Был ли Освальдо полицейским или жертвой? События того дня на Басаки Урку указывают на неоднозначность его позиции. Кто скрывается за пугающим образом, который при этом кажется таким знакомым? Как можно видеть себя в полицейском – фигуре чужой и несущей угрозу? Это жуткое наслоение позволяет понять нечто важное об упорном стремлении Освальдо к бытию и становлению в отношении разнообразных существ, с которыми он сталкивается в лесах вокруг Авилы и которые делают его тем, кто он есть[175].
Среди многих видов существ, населяющих леса вокруг Авилы, есть те, на кого руна охотятся, и те, кто иногда охотится ни них. Однако их ряды также полны призраков доколумбовой, колониальной и республиканской эпох. Среди этих призраков встречаются мертвецы, демонические духи, которые порой охотятся на руна, а также духи – хозяева животных; все они по-прежнему обитают – по-своему, но вполне реально – в лесах, по которым ходит Освальдо.

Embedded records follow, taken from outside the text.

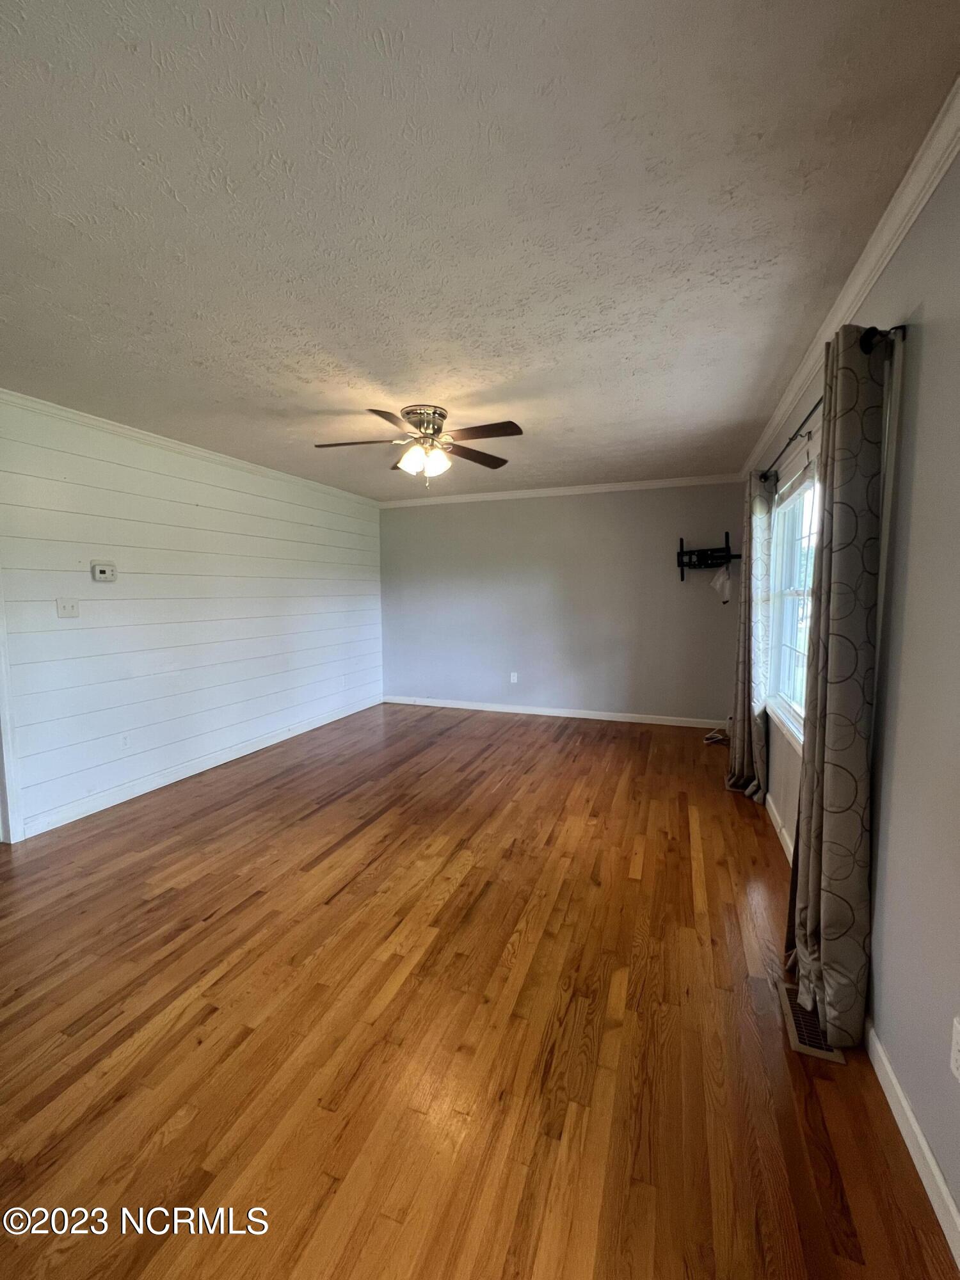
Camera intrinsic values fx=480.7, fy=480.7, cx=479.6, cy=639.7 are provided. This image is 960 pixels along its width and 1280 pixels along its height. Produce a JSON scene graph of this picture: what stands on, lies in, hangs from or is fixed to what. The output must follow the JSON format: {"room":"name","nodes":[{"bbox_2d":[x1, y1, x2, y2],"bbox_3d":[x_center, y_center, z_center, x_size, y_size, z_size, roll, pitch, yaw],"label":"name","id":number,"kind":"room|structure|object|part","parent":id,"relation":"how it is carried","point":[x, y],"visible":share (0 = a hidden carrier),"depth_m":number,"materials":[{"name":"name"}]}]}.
{"room":"living room","nodes":[
{"label":"living room","id":0,"kind":"room"},
{"bbox_2d":[0,392,383,841],"bbox_3d":[-2.328,-0.191,3.435,0.135,2.488,5.948,2,6,21],"label":"shiplap wall","id":1,"kind":"structure","parent":0,"point":[109,603],"depth_m":3.42,"materials":[{"name":"white"}]},
{"bbox_2d":[0,571,23,842],"bbox_3d":[-2.830,0.090,2.402,0.303,2.170,0.713,2,6,21],"label":"door trim","id":2,"kind":"structure","parent":1,"relation":"attached to","point":[1,697],"depth_m":2.67,"materials":[{"name":"white paint"}]},
{"bbox_2d":[55,597,79,618],"bbox_3d":[-2.503,-0.196,2.924,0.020,0.117,0.109,2,6,21],"label":"light switch","id":3,"kind":"object","parent":1,"relation":"attached to","point":[67,608],"visible":0.97,"depth_m":2.92,"materials":[{"name":"white plastic"}]},
{"bbox_2d":[90,560,117,581],"bbox_3d":[-2.443,-0.443,3.123,0.033,0.120,0.141,2,6,21],"label":"thermostat","id":4,"kind":"object","parent":1,"relation":"attached to","point":[104,568],"visible":0.98,"depth_m":3.11,"materials":[{"name":"white plastic"}]},
{"bbox_2d":[118,732,131,749],"bbox_3d":[-2.402,0.683,3.254,0.009,0.118,0.072,2,6,21],"label":"wall socket","id":5,"kind":"object","parent":1,"relation":"attached to","point":[125,740],"visible":0.98,"depth_m":3.25,"materials":[{"name":"white plastic"}]},
{"bbox_2d":[0,389,379,508],"bbox_3d":[-2.275,-1.379,3.273,0.065,0.070,5.396,2,6,21],"label":"crown molding","id":6,"kind":"structure","parent":1,"relation":"attached to","point":[109,425],"depth_m":3.34,"materials":[{"name":"white paint"}]},
{"bbox_2d":[13,695,384,841],"bbox_3d":[-1.951,0.927,4.329,0.015,0.097,3.784,2,6,21],"label":"baseboard","id":7,"kind":"structure","parent":1,"relation":"attached to","point":[256,745],"depth_m":3.51,"materials":[{"name":"white paint"}]},
{"bbox_2d":[0,698,958,1279],"bbox_3d":[-0.656,1.183,2.584,4.444,0.104,6.938,2,6,21],"label":"floor","id":8,"kind":"structure","parent":0,"point":[217,921],"depth_m":1.52,"materials":[{"name":"brown wood"}]},
{"bbox_2d":[702,727,730,745],"bbox_3d":[2.233,0.895,4.478,0.276,0.093,0.296,2,6,21],"label":"cable","id":9,"kind":"object","parent":8,"relation":"on","point":[715,735],"visible":0.76,"depth_m":4.43,"materials":[{"name":"plastic"}]},
{"bbox_2d":[776,978,845,1064],"bbox_3d":[1.051,1.215,1.544,0.124,0.007,0.303,2,6,21],"label":"floor vent","id":10,"kind":"object","parent":8,"relation":"in","point":[797,1042],"visible":0.49,"depth_m":1.50,"materials":[{"name":"metal"}]},
{"bbox_2d":[0,0,959,501],"bbox_3d":[-0.512,-1.391,2.544,4.204,0.109,6.620,2,6,21],"label":"ceiling","id":11,"kind":"structure","parent":0,"point":[322,407],"depth_m":1.37,"materials":[{"name":"white paint"}]},
{"bbox_2d":[312,403,523,487],"bbox_3d":[-0.365,-1.170,2.999,1.253,0.468,1.254,2,6,21],"label":"ceiling fan","id":12,"kind":"object","parent":11,"relation":"attached to","point":[484,434],"visible":0.99,"depth_m":2.92,"materials":[{"name":"metal"}]},
{"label":"blade","id":13,"kind":"part","parent":12,"relation":"part of","materials":[{"name":"brown wood"}]},
{"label":"blade","id":14,"kind":"part","parent":12,"relation":"part of","materials":[{"name":"brown wood"}]},
{"bbox_3d":[-0.354,-1.316,3.003,0.295,0.164,0.311,2,6,21],"label":"motor housing","id":15,"kind":"part","parent":12,"relation":"part of","materials":[{"name":"silver metal"}]},
{"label":"shades","id":16,"kind":"part","parent":12,"relation":"part of","materials":[{"name":"white glass"}]},
{"bbox_3d":[-0.037,-1.189,3.128,0.387,0.040,0.445,2,6,21],"label":"blade","id":17,"kind":"part","parent":12,"relation":"part of","materials":[{"name":"brown wood"}]},
{"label":"fan blade","id":18,"kind":"part","parent":12,"relation":"part of","materials":[{"name":"brown wood"}]},
{"bbox_2d":[378,482,743,724],"bbox_3d":[0.630,-0.402,5.441,4.179,2.488,0.148,2,6,21],"label":"back wall","id":19,"kind":"structure","parent":0,"point":[489,509],"depth_m":5.23,"materials":[{"name":"grey paint"}]},
{"bbox_2d":[509,671,519,683],"bbox_3d":[0.385,0.430,5.464,0.072,0.121,0.010,2,6,21],"label":"wall socket","id":20,"kind":"object","parent":19,"relation":"attached to","point":[515,678],"visible":0.99,"depth_m":5.46,"materials":[{"name":"white plastic"}]},
{"bbox_2d":[384,695,728,729],"bbox_3d":[0.672,0.800,5.431,3.957,0.090,0.014,2,6,21],"label":"baseboard","id":21,"kind":"structure","parent":19,"relation":"attached to","point":[449,705],"depth_m":5.32,"materials":[{"name":"white paint"}]},
{"bbox_2d":[378,472,742,506],"bbox_3d":[0.612,-1.587,5.174,3.896,0.076,0.058,2,6,21],"label":"crown molding","id":22,"kind":"structure","parent":19,"relation":"attached to","point":[665,482],"depth_m":5.04,"materials":[{"name":"white paint"}]},
{"bbox_2d":[675,531,741,582],"bbox_3d":[2.188,-0.789,4.614,0.292,0.446,0.526,-3,6,-30],"label":"tv wall mount","id":23,"kind":"object","parent":19,"relation":"attached to","point":[681,547],"visible":0.99,"depth_m":4.64,"materials":[{"name":"black metal"}]},
{"bbox_2d":[711,564,732,603],"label":"plastic bag","id":24,"kind":"object","parent":23,"relation":"hanging from","point":[718,584],"visible":0.97,"depth_m":4.52,"materials":[{"name":"white"}]},
{"bbox_2d":[738,143,959,1260],"bbox_3d":[1.400,-0.044,1.755,0.153,2.542,6.249,2,6,21],"label":"right wall","id":25,"kind":"structure","parent":0,"point":[929,337],"depth_m":1.24,"materials":[{"name":"grey paint"}]},
{"bbox_2d":[763,791,796,864],"bbox_3d":[1.762,1.040,2.882,0.017,0.098,3.218,2,6,21],"label":"baseboard","id":26,"kind":"structure","parent":25,"relation":"attached to","point":[790,845],"depth_m":2.68,"materials":[{"name":"white paint"}]},
{"bbox_2d":[767,451,821,753],"bbox_3d":[1.666,-0.188,2.425,0.160,1.482,1.405,2,6,21],"label":"window","id":27,"kind":"structure","parent":25,"relation":"in","point":[808,530],"depth_m":2.78,"materials":[{"name":"white glass"}]},
{"bbox_2d":[760,320,905,484],"bbox_3d":[1.561,-0.987,2.343,0.116,0.064,2.192,2,6,21],"label":"curtain rod","id":28,"kind":"object","parent":25,"relation":"attached to","point":[792,439],"visible":0.58,"depth_m":1.58,"materials":[{"name":"black metal"}]},
{"bbox_2d":[723,469,774,799],"bbox_3d":[1.796,-0.046,3.225,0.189,2.152,0.571,2,6,21],"label":"curtain","id":29,"kind":"object","parent":28,"relation":"hanging from","point":[745,762],"visible":0.9,"depth_m":3.11,"materials":[{"name":"fabric"}]},
{"bbox_2d":[784,320,888,1045],"bbox_3d":[1.133,0.129,1.568,0.147,2.148,0.497,2,6,21],"label":"curtain","id":30,"kind":"object","parent":28,"relation":"hanging from","point":[856,665],"visible":0.98,"depth_m":1.43,"materials":[{"name":"fabric"}]},
{"bbox_2d":[740,78,959,478],"bbox_3d":[1.377,-1.254,1.835,0.062,0.081,5.886,2,6,21],"label":"crown molding","id":31,"kind":"structure","parent":25,"relation":"attached to","point":[858,281],"depth_m":1.47,"materials":[{"name":"white paint"}]},
{"bbox_2d":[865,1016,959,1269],"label":"baseboard","id":32,"kind":"structure","parent":25,"relation":"attached to","point":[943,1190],"depth_m":1.15,"materials":[{"name":"white paint"}]},
{"bbox_2d":[949,1016,959,1080],"bbox_3d":[1.012,0.873,1.012,0.009,0.117,0.066,2,6,21],"label":"wall socket","id":33,"kind":"object","parent":25,"relation":"attached to","point":[958,1028],"visible":0.98,"depth_m":1.03,"materials":[{"name":"white plastic"}]}
]}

То, кем является Освальдо, неотделимо от его отношений с этими многочисленными видами существ. Постоянно меняющаяся экология самостей (см. Главу 2), с которой ему регулярно приходится иметь дело на охоте в лесу и во время визитов в Лорето, существует и внутри него: из нее складывается его собственная «экология самости».

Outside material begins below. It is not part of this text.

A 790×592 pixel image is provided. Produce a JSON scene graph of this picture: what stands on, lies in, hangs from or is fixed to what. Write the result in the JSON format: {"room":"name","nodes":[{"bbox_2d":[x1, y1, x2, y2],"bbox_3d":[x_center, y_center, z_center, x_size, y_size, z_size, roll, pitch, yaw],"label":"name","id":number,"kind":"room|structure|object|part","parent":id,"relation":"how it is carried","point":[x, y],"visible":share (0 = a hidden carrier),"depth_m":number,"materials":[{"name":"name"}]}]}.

Кроме того, дилемма Освальдо имеет отношение к вопросу о способах выживания как самости и потенциальном значении такой непрерывности. Как Освальдо не превратиться в добычу, «оно», «мясо», когда позиция охотника – «я» в этих охотничьих взаимоотношениях – оказывается занята чужаками, более сильными, чем он?

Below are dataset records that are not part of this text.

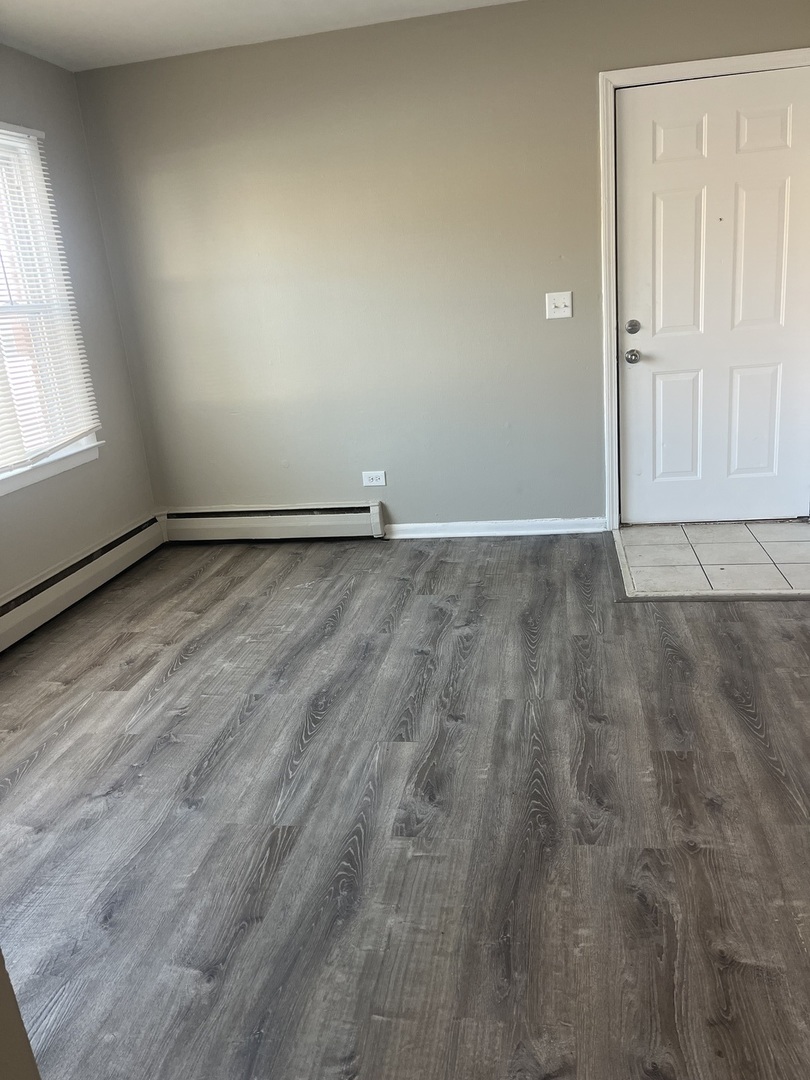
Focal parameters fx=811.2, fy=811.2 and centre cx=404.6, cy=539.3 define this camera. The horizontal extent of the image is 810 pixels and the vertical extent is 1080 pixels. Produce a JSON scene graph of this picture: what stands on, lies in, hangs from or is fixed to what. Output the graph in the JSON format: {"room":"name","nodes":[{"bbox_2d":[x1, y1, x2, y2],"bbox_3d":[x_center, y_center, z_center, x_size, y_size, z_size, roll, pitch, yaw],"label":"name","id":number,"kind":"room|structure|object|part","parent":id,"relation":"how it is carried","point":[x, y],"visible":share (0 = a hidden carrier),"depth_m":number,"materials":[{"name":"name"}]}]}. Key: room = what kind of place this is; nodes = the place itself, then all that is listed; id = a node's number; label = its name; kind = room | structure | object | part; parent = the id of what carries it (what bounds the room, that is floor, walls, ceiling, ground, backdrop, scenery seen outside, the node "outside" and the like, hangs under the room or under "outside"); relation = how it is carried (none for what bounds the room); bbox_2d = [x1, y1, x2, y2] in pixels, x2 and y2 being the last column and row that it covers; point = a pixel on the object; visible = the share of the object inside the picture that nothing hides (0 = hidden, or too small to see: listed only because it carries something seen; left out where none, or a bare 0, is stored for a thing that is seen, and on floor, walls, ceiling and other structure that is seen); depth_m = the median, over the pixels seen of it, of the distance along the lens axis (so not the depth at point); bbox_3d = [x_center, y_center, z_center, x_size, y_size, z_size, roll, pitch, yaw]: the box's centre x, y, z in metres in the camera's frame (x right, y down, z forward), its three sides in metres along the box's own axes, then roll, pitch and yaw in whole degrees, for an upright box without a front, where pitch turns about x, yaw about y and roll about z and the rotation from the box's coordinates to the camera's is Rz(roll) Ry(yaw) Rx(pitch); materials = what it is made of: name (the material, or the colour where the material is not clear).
{"room":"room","nodes":[
{"label":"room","id":0,"kind":"room"},
{"bbox_2d":[0,46,155,603],"bbox_3d":[-2.014,-0.441,2.297,0.159,2.461,4.648,-2,18,11],"label":"left wall","id":1,"kind":"structure","parent":0,"point":[58,130],"depth_m":3.95,"materials":[{"name":"grey paint"}]},
{"bbox_2d":[0,121,100,494],"bbox_3d":[-1.830,-0.900,3.194,0.162,1.494,1.593,-2,18,11],"label":"window","id":2,"kind":"structure","parent":1,"relation":"in","point":[16,484],"depth_m":3.71,"materials":[{"name":"white plastic"}]},
{"bbox_2d":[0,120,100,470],"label":"window blind","id":3,"kind":"object","parent":2,"relation":"attached to","point":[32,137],"visible":0.94,"depth_m":3.63,"materials":[{"name":"white plastic"}]},
{"bbox_2d":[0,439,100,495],"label":"window sill","id":4,"kind":"structure","parent":1,"relation":"attached to","point":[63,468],"depth_m":3.70,"materials":[{"name":"white paint"}]},
{"bbox_2d":[0,512,165,651],"bbox_3d":[-1.682,0.392,3.244,0.070,0.201,2.747,-2,18,11],"label":"baseboard heater","id":5,"kind":"object","parent":1,"relation":"attached to","point":[99,568],"visible":0.96,"depth_m":3.80,"materials":[{"name":"white metal"}]},
{"bbox_2d":[0,0,526,72],"bbox_3d":[0.071,-1.591,1.116,4.904,0.116,5.342,-2,18,11],"label":"ceiling","id":6,"kind":"structure","parent":0,"point":[159,3],"depth_m":3.45,"materials":[{"name":"white paint"}]},
{"bbox_2d":[0,530,809,1079],"bbox_3d":[0.259,0.874,1.735,5.007,0.101,5.624,-2,18,11],"label":"wood floor","id":7,"kind":"structure","parent":0,"point":[183,663],"depth_m":2.07,"materials":[{"name":"grey wood"}]},
{"bbox_2d":[0,949,40,1079],"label":"wall edge","id":8,"kind":"object","parent":7,"relation":"on","point":[3,979],"visible":0.85,"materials":[{"name":"paint"}]},
{"bbox_2d":[68,0,809,528],"bbox_3d":[0.450,-1.212,4.012,4.212,2.462,0.155,-2,18,11],"label":"back wall","id":9,"kind":"structure","parent":0,"point":[586,89],"depth_m":3.98,"materials":[{"name":"paint"}]},
{"bbox_2d":[159,501,385,541],"bbox_3d":[-0.769,-0.092,4.501,1.293,0.199,0.067,-2,18,11],"label":"baseboard heater","id":10,"kind":"object","parent":9,"relation":"attached to","point":[299,520],"visible":0.94,"depth_m":4.45,"materials":[{"name":"white metal"}]},
{"bbox_2d":[362,470,386,486],"bbox_3d":[-0.167,-0.329,4.342,0.118,0.078,0.009,-2,18,11],"label":"wall socket","id":11,"kind":"object","parent":9,"relation":"attached to","point":[370,484],"visible":0.99,"depth_m":4.34,"materials":[{"name":"white plastic"}]},
{"bbox_2d":[383,517,609,538],"bbox_3d":[0.460,-0.063,4.302,1.183,0.083,0.015,-2,18,11],"label":"baseboard","id":12,"kind":"structure","parent":9,"relation":"attached to","point":[541,532],"depth_m":4.29,"materials":[{"name":"white paint"}]},
{"bbox_2d":[545,291,572,319],"bbox_3d":[0.739,-1.128,3.896,0.116,0.120,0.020,-2,18,11],"label":"light switch","id":13,"kind":"object","parent":9,"relation":"attached to","point":[557,302],"visible":0.98,"depth_m":3.90,"materials":[{"name":"white plastic"}]},
{"bbox_2d":[598,48,809,526],"bbox_3d":[1.473,-1.085,3.846,1.017,2.098,0.100,-2,18,11],"label":"door frame","id":14,"kind":"structure","parent":9,"relation":"attached to","point":[675,66],"depth_m":3.68,"materials":[{"name":"white paint"}]},
{"bbox_2d":[616,62,809,524],"bbox_3d":[1.478,-1.052,3.810,0.910,2.045,0.114,-2,18,11],"label":"door","id":15,"kind":"structure","parent":14,"relation":"in","point":[635,368],"depth_m":3.81,"materials":[{"name":"white paint"}]},
{"bbox_3d":[1.087,-1.014,3.889,0.059,0.066,0.064,-2,18,11],"label":"deadbolt","id":16,"kind":"part","parent":15,"relation":"part of","materials":[{"name":"silver metal"}]},
{"bbox_3d":[1.110,-0.895,3.965,0.064,0.069,0.076,-2,18,11],"label":"doorknob","id":17,"kind":"part","parent":15,"relation":"part of","materials":[{"name":"silver metal"}]},
{"bbox_3d":[1.384,-0.570,4.125,0.236,0.574,0.065,-2,18,11],"label":"panel","id":18,"kind":"part","parent":15,"relation":"part of","materials":[{"name":"white paint"}]},
{"bbox_3d":[1.314,-1.294,3.860,0.241,0.722,0.085,-2,18,11],"label":"panel","id":19,"kind":"part","parent":15,"relation":"part of","materials":[{"name":"white paint"}]},
{"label":"panel","id":20,"kind":"part","parent":15,"relation":"part of","materials":[{"name":"white paint"}]},
{"bbox_3d":[1.728,-0.576,4.062,0.233,0.565,0.065,-2,18,11],"label":"panel","id":21,"kind":"part","parent":15,"relation":"part of","materials":[{"name":"white paint"}]},
{"bbox_3d":[1.636,-1.297,3.794,0.227,0.733,0.089,-2,18,11],"label":"panel","id":22,"kind":"part","parent":15,"relation":"part of","materials":[{"name":"white paint"}]},
{"bbox_3d":[1.575,-1.804,3.603,0.237,0.199,0.062,-2,18,11],"label":"panel","id":23,"kind":"part","parent":15,"relation":"part of","materials":[{"name":"white paint"}]},
{"bbox_2d":[612,520,809,598],"bbox_3d":[1.494,0.068,3.702,0.969,0.023,0.859,-2,18,11],"label":"tile floor","id":24,"kind":"structure","parent":0,"point":[782,543],"depth_m":3.66,"materials":[{"name":"tile"}]}
]}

Руна долго жили в мире, где белые – европейцы, а позже жители Эквадора, Колумбии и Перу – занимали позицию очевидного превосходства над ними и стремились навязать им картину мира, которая бы эту позицию оправдывала. Вот как помещик эпохи каучукового бума, живший в месте слияния рек Вильяно и Курарай, описывает попытки другого помещика навязать своим батракам из числа руна такое видение мира: «Чтобы убедить их в том, что белый человек превосходит индейцев своими знаниями и обычаями, а также искоренить их ненависть к испанскому языку, мой сосед, владелец каучуковой плантации, на которого трудится много народу, однажды собрал всех индейцев и показал им фигурку Христа. “Это бог”, – сказал он им. А затем добавил: “Разве не правда, что он – виракоча (белый человек) с красивой бородой?” Все индейцы признали, что он был виракоча, а заодно и амо (господином) всего» (Цит. по: Porras, 1979: 43).
В том, как землевладелец видит отношения между руна и белыми, раскрывается история завоевания и господства в верховьях Амазонки, которую нельзя оставить без внимания. Историческим фактом является то, что белые стали лос амос – хозяевами – «всего». Рассматривая ситуацию колониального превосходства в исторической перспективе, можно предположить два варианта развития событий: руна могли безропотно смириться с подчиненным положением или же оказать сопротивление. Однако, как показывает сон Освальдо, в этой ситуации есть и другой путь – и он ставит под сомнение наше понимание того, как прошлое определяет настоящее и в то же время предлагает дорогу в будущее.